Today in Entrepreneurial History: October 24

On this day in 1861, the First Transcontinental Telegraph line across the United States is completed, spelling the end for the 18-month-old Pony Express.

For more on the Pony Express, I recommend that you read Orphans Preferred: The Twisted Truth and Lasting Legend of the Pony Express.

As one reviewer wrote:

Chances are you never heard of the great nineteenth century freight-hauling firm of Russell, Majors & Waddell. You never heard the official name of the firm’s most famous effort, the Central Overland California & Pike’s Peak Express Company. You have certainly heard of the popular name of the endeavor: the Pony Express.
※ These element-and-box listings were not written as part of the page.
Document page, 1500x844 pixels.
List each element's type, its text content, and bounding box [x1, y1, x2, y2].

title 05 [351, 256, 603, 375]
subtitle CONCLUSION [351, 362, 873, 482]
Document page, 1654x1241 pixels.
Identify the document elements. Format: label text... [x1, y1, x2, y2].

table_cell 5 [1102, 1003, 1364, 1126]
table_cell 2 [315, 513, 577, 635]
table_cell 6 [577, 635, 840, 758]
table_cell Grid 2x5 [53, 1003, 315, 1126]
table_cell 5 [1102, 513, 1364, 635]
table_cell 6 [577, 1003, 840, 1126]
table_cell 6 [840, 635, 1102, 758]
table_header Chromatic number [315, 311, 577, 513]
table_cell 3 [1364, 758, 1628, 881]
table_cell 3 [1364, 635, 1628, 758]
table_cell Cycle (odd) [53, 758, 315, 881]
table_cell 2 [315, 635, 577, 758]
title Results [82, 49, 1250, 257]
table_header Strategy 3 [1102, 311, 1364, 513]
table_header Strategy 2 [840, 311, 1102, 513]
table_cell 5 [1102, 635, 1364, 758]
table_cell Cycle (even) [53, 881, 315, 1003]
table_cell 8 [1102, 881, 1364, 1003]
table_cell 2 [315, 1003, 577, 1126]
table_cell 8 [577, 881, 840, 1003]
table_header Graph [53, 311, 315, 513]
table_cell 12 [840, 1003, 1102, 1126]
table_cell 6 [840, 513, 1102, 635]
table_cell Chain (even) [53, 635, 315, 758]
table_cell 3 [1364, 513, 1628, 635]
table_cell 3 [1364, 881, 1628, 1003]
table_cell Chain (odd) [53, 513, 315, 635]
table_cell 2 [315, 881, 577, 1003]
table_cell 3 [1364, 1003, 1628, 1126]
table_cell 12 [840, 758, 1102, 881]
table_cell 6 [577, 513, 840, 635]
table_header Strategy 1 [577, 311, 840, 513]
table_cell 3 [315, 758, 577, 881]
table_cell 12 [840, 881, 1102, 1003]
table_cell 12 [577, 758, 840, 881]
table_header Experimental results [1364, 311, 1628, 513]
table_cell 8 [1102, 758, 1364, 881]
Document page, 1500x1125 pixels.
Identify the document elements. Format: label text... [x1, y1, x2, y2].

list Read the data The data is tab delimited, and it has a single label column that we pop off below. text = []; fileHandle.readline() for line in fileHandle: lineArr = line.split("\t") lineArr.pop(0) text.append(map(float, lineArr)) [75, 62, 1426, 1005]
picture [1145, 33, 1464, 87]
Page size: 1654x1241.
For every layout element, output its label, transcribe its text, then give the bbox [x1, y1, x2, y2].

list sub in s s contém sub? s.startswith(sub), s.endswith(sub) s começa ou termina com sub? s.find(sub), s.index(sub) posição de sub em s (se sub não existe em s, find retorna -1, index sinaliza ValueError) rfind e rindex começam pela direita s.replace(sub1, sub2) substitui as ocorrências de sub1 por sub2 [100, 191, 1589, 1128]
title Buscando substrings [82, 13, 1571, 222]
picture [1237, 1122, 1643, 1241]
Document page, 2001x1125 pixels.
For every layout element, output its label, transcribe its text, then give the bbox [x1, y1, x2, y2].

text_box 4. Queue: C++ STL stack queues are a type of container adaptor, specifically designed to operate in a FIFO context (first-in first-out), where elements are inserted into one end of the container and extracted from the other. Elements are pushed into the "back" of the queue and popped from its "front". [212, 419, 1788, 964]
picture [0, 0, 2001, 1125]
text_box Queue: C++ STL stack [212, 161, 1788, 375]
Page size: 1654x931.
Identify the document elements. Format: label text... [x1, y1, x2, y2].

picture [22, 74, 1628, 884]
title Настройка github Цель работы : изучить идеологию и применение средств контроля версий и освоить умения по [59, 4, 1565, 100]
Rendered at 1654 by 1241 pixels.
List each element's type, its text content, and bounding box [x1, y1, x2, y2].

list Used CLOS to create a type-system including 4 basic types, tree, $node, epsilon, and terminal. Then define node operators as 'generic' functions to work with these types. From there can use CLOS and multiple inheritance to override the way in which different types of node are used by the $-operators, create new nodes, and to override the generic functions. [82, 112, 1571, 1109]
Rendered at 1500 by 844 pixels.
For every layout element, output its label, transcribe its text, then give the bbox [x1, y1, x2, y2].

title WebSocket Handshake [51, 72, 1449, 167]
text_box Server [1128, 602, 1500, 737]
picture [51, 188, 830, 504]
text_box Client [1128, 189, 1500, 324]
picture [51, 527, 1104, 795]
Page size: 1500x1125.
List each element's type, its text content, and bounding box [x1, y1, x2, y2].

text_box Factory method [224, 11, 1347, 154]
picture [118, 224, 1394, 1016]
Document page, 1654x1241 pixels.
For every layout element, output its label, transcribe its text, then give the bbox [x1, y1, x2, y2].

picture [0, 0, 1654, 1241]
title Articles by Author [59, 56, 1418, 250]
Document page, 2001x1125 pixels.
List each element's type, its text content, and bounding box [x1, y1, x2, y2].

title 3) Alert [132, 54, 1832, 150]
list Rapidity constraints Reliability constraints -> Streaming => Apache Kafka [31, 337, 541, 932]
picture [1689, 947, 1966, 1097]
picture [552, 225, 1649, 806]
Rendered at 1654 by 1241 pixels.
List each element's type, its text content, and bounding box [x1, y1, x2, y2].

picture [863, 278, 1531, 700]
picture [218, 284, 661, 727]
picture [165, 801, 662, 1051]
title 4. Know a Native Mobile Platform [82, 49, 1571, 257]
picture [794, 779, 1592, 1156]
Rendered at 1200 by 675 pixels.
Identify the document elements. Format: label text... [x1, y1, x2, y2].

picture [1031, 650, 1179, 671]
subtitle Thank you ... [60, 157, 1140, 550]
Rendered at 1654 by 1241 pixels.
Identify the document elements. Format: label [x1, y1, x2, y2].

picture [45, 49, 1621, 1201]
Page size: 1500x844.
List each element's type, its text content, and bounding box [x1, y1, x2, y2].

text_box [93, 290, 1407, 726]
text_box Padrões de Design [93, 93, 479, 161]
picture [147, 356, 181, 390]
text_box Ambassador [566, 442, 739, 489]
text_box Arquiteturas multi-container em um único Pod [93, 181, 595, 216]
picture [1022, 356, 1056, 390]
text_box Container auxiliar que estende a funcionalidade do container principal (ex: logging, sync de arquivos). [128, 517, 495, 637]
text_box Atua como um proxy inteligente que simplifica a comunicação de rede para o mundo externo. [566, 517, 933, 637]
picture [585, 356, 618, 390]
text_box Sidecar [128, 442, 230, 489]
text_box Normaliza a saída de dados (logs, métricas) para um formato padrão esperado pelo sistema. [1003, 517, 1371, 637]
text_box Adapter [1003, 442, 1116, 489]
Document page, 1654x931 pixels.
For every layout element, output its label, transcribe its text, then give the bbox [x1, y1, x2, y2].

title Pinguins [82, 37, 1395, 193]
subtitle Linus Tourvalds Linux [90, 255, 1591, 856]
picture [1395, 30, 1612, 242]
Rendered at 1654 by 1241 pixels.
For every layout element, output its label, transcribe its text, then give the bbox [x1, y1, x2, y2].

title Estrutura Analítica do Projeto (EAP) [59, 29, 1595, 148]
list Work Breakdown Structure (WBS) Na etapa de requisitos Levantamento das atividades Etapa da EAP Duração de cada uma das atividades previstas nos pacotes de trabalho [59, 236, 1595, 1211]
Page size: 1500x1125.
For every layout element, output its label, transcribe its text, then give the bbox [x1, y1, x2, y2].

You know the Pony Express, because from its beginning, it was the stuff of legend, and the legend has never stopped growing. That is the main point of Orphans Preferred: The Twisted Truth and Lasting Legend of the Pony Express (Broadway Books) by Christopher Corbett. Corbett has given as good a history as can be written about the Pony Express because he has shown what difficulties there are in digging up such history. “We know that much to be true” becomes a frequent refrain in his work to emphasize how little we really know of the truth. It isn’t important. The legends about the Pony Express may not be literally true, but they are real and they mean something, and Corbett’s book is about them as much as it is about plain facts.